The other reason why there are a lot of potholes on the roads is because there are a lot of loopholes in the tax system. Tax law in Uganda is chock-a-block with statutory tax exemptions and investment incentives. As you know, our experience from around the world is that investment incentives generally don’t work. The investors tell you they won’t invest without tax breaks, but when it really comes down to it, they vote with their investment dollars by going to countries where there are good roads, reliable power, clean water, and a healthy, well-educated workforce.
All of those things take tax revenues for government to provide. So in the Budget 2012/13, it will be important to see which tax incentives and exemptions are eliminated, and new ones should be resisted. Uganda’s tax to GDP ratio is the lowest in the region, well below the average for sub-Saharan Africa. If you don’t like potholes on the roads, you should eliminate these loopholes in the tax regime.
How can oil money be managed to avoid destabilizing the macro-economic framework? How is Uganda supposed to ready itself for the petrol dollars?
The oil sector has not moved very far forward in my three years in Uganda, and I’m not entirely sure why. I do think, however, that the Ministry of Finance and the Bank of Uganda have made real progress in establishing the building blocks for an appropriate oil revenue management framework. These elements, which are meant to be converted into law in the draft Public Finance Bill now in Parliament, are: only one agency – the URA – collecting oil revenues, integrity of the budget process being preserved, so there will not be “two budgets” as you see in some countries – an “oil” budget and a nonoil budget.

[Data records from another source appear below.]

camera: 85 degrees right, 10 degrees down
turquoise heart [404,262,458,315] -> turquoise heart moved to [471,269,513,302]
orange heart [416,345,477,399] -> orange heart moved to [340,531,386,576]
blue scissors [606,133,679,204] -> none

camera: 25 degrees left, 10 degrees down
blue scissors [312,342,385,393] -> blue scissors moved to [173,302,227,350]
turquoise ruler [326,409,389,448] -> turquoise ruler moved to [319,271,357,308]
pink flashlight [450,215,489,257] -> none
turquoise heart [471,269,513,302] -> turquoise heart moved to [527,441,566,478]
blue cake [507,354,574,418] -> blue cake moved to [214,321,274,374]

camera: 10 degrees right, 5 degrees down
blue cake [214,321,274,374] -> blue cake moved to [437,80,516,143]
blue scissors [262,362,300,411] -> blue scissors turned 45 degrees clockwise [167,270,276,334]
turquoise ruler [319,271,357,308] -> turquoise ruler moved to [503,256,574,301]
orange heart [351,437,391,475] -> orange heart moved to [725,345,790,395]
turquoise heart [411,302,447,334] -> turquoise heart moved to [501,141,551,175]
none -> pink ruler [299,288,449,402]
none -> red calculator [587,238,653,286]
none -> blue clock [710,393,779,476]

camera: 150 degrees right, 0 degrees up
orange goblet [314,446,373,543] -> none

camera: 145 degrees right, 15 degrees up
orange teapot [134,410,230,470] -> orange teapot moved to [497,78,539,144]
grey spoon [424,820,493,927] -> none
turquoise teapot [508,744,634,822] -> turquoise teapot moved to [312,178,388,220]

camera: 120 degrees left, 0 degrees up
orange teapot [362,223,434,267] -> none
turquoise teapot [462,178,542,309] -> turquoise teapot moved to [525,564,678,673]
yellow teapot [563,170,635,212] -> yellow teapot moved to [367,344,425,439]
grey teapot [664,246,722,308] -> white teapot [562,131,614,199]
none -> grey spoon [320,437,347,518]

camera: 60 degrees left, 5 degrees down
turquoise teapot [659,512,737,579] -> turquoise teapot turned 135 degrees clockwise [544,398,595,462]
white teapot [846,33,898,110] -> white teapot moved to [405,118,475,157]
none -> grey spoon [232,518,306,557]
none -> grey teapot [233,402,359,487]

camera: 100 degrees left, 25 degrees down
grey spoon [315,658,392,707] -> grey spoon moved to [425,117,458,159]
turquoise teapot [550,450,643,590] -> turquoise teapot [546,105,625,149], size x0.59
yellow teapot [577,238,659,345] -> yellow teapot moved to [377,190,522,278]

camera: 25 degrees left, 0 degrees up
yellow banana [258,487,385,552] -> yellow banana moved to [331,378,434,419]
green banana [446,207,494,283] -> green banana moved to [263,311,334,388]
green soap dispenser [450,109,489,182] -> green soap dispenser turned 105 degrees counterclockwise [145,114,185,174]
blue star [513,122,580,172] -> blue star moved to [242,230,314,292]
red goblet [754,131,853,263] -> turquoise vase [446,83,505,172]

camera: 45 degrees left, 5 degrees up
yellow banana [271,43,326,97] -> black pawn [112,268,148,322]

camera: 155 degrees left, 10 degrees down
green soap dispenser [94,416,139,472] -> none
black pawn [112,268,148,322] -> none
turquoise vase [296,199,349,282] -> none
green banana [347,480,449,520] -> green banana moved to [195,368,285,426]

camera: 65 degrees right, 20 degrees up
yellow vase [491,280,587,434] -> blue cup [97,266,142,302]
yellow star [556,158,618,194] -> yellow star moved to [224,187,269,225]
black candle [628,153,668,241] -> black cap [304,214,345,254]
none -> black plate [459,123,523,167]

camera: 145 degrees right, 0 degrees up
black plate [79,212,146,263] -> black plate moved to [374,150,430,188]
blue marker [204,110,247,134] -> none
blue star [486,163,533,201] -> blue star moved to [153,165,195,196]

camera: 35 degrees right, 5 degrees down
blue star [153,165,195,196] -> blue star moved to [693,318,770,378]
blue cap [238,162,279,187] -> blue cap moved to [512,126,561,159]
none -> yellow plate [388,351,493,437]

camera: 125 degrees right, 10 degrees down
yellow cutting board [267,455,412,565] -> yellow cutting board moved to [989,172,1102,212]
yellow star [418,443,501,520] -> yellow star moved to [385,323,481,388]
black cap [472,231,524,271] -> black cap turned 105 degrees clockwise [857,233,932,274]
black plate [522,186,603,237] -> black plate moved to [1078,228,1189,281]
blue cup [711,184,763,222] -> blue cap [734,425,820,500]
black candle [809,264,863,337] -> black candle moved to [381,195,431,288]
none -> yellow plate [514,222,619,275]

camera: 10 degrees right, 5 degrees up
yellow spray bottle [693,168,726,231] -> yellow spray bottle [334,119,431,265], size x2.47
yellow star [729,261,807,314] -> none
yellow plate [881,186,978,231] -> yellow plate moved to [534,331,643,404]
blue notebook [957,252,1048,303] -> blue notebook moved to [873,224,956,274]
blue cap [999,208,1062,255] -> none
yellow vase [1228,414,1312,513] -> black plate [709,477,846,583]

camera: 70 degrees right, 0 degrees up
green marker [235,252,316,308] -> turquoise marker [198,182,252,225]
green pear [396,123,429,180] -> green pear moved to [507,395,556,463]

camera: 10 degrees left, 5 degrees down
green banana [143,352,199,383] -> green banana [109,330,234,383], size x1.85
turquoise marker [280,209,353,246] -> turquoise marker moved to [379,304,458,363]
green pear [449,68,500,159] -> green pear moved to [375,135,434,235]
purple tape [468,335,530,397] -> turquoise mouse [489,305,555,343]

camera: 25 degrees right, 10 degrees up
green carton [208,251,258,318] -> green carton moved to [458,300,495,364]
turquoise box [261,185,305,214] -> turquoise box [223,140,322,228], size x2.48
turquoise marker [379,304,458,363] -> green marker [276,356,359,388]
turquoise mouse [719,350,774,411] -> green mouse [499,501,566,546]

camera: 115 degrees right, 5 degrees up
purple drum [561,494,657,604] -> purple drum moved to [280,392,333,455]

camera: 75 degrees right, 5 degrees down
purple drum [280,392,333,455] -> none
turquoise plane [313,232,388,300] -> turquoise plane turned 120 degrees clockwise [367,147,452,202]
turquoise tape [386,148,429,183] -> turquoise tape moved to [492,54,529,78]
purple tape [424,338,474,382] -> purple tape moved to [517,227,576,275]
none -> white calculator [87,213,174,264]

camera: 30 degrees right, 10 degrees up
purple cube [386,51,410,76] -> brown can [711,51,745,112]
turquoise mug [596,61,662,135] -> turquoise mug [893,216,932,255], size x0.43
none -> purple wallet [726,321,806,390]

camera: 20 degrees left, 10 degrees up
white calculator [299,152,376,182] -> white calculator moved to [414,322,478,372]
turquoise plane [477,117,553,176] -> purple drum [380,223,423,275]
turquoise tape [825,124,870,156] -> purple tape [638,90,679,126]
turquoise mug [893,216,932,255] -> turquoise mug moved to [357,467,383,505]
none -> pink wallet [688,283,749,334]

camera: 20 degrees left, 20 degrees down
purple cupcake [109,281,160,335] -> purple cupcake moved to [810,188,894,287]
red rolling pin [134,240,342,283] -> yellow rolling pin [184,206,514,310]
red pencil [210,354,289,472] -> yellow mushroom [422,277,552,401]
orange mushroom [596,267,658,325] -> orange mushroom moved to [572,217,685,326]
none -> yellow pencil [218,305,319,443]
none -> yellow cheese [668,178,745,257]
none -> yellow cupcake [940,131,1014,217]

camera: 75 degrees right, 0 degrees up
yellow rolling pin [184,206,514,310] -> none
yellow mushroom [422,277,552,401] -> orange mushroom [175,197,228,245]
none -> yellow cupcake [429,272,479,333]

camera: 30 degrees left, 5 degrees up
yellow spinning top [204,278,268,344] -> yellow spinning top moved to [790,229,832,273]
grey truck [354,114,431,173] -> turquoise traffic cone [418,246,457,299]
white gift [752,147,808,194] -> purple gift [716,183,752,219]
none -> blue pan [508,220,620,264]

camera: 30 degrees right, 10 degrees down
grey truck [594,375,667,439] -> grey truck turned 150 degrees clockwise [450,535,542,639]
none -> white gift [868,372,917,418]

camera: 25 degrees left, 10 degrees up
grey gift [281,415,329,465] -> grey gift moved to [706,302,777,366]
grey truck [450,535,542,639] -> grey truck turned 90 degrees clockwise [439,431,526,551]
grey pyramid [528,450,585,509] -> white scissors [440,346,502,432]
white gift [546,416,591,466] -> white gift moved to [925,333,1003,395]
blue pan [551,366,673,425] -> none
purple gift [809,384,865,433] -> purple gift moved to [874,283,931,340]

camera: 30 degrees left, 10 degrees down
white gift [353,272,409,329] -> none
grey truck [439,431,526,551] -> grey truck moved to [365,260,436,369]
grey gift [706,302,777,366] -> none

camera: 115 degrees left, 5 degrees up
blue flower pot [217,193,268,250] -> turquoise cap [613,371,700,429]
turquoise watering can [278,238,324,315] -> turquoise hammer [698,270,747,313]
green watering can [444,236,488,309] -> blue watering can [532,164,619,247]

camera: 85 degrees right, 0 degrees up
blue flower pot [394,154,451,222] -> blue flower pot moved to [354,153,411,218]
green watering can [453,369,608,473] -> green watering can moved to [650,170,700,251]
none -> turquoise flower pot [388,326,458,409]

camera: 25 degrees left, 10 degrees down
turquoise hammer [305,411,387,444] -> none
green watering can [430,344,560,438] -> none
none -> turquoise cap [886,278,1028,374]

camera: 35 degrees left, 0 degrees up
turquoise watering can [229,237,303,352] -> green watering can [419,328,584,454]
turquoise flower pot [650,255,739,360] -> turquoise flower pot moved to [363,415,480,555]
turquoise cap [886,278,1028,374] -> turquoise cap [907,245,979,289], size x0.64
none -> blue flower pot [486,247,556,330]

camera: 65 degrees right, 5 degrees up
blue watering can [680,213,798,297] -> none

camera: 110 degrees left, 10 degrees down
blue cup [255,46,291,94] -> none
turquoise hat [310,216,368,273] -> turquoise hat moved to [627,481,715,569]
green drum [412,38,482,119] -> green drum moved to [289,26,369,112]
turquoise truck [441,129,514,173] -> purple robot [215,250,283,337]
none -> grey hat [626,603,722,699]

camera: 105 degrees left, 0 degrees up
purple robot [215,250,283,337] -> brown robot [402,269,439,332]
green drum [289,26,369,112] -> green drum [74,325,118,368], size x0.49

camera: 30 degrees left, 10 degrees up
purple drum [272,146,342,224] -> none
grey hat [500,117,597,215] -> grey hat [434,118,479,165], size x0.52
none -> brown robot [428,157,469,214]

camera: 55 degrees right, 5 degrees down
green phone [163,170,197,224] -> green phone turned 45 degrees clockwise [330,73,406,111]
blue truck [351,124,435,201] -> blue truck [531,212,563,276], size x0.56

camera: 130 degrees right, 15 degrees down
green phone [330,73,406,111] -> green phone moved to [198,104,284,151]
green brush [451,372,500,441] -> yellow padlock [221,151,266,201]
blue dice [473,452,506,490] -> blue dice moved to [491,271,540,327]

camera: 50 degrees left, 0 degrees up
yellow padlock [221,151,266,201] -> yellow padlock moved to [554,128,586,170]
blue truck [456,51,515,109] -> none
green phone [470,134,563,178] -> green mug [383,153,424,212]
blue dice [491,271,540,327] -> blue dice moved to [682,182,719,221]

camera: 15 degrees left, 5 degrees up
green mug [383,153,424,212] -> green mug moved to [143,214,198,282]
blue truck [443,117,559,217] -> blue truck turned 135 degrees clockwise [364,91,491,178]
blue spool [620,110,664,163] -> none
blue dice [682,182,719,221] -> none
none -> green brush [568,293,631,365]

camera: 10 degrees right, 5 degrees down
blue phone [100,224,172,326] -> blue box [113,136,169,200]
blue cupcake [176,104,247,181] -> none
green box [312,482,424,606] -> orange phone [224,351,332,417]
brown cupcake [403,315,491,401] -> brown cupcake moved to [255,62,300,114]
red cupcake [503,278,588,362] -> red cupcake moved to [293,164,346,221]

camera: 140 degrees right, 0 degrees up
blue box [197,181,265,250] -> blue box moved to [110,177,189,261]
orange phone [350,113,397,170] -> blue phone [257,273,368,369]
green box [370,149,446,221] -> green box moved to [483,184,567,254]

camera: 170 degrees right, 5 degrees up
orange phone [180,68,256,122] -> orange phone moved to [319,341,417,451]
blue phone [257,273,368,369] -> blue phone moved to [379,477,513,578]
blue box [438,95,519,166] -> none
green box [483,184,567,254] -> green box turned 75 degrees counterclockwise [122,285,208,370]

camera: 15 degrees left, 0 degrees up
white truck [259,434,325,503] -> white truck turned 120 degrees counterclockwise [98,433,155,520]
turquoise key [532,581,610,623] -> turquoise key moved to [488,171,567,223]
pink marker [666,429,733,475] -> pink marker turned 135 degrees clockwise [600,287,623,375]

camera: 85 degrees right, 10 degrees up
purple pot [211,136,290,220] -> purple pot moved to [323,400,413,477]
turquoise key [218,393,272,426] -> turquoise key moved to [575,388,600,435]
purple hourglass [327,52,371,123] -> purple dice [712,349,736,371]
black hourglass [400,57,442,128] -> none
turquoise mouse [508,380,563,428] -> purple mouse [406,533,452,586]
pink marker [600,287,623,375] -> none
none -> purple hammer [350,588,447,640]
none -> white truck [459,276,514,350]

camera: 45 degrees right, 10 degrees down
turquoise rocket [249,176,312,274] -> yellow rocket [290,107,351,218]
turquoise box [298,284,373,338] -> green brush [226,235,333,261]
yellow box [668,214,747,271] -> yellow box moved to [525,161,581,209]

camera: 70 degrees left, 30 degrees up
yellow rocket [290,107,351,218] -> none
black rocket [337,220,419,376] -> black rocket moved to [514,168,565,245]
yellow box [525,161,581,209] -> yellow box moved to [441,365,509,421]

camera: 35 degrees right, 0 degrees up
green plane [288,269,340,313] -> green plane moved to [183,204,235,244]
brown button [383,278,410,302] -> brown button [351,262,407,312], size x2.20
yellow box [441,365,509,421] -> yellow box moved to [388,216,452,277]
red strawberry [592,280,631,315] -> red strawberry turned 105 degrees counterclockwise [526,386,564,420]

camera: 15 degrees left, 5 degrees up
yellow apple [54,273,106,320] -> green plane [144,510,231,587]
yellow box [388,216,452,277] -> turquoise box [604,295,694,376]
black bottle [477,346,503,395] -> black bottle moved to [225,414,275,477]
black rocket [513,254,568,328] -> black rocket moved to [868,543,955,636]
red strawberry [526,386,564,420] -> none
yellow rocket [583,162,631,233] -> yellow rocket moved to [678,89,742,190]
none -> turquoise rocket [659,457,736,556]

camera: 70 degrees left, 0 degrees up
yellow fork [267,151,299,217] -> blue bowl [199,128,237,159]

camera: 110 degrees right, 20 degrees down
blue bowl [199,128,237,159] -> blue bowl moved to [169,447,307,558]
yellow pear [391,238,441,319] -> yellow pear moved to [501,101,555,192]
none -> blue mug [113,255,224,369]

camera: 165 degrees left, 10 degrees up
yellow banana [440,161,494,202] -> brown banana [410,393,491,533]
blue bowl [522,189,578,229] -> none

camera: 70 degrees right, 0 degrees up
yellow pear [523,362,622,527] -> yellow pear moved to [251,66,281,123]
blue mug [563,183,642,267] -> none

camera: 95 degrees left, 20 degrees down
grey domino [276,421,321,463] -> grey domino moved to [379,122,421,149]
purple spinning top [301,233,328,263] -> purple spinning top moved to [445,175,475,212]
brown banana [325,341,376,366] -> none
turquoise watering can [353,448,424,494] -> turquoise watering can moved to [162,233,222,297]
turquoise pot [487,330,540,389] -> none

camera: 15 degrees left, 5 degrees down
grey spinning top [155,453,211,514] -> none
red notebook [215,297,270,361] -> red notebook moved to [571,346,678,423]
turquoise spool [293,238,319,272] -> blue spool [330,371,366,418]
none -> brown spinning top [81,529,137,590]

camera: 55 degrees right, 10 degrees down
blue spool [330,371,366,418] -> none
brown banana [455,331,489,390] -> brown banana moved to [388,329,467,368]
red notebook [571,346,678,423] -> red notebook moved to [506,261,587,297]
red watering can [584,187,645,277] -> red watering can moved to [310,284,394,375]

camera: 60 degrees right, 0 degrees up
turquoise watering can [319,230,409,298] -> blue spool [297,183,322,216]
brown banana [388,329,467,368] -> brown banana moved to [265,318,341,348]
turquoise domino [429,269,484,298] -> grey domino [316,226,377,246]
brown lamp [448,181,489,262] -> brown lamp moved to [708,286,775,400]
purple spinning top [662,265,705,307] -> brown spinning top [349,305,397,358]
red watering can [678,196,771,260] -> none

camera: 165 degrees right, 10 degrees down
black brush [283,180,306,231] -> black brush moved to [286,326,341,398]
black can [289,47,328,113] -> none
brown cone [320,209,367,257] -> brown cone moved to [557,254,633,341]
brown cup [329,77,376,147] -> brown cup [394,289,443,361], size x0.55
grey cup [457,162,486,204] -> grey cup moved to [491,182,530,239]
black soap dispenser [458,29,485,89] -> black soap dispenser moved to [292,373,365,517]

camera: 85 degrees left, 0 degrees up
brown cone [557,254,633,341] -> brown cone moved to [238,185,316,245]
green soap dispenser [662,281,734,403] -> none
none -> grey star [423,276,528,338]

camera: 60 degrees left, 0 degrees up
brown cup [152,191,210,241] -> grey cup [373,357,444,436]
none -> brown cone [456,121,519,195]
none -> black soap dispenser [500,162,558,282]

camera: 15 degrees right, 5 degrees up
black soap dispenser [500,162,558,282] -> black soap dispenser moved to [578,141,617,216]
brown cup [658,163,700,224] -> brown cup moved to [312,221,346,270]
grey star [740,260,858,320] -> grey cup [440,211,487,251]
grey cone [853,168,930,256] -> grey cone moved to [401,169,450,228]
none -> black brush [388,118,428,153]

That approach leads to corruption and waste of money. Three, government spending mainly on infrastructure though clearly there will be some years when there is more revenue than can effectively be absorbed, and then the extra will be saved to invest in infrastructure in future years. Four, investing savings in a Petroleum Fund which belongs to all Ugandans, and the monies in it will only be used through the budget, as approved by Parliament. The savings will be invested by professional, nonpolitical investment managers, like the reserves of the Bank of Uganda, in safe assets abroad. Any investment of government oil money inside Uganda should take place only through the budget.
What are the prospects for Uganda’s private sector and would you say that the country is on the right track?
Uganda has a very bright future. In many ways it is on the right track. The key things which need to be addressed are the infrastructure deficit, low revenues (as taxes are needed if you want to build infrastructure), and export competitiveness (for which you need infrastructure). If Uganda gets these things, and the oil revenue management framework, right, it will continue to be one of the success cases in Africa that the IMF likes to highlight.
What important insights do you take from Uganda to India?
Most of my professional career has been spent working in middle income or more advanced economies, mainly in Europe – though I did work for a couple of years on China. I have found the challenges of economic development in Africa to be eye-opening, and both a cause for optimism and discouragement.
I am optimistic because there is so much potential and so many well-intentioned Ugandans trying to make their country a stronger better place.
But I am also discouraged by what sometimes seems like a sense that the debate has become a bit stale, that people who were very idealistic and ambitious early on in the post-war period have become somewhat disillusioned. Maybe it’s because I have so much grey hair on my head, but I wonder if we shouldn’t be thinking about making room for a new generation of smart and young leaders who have a renewed sense of idealism and a sense of mission to take Uganda to the next level.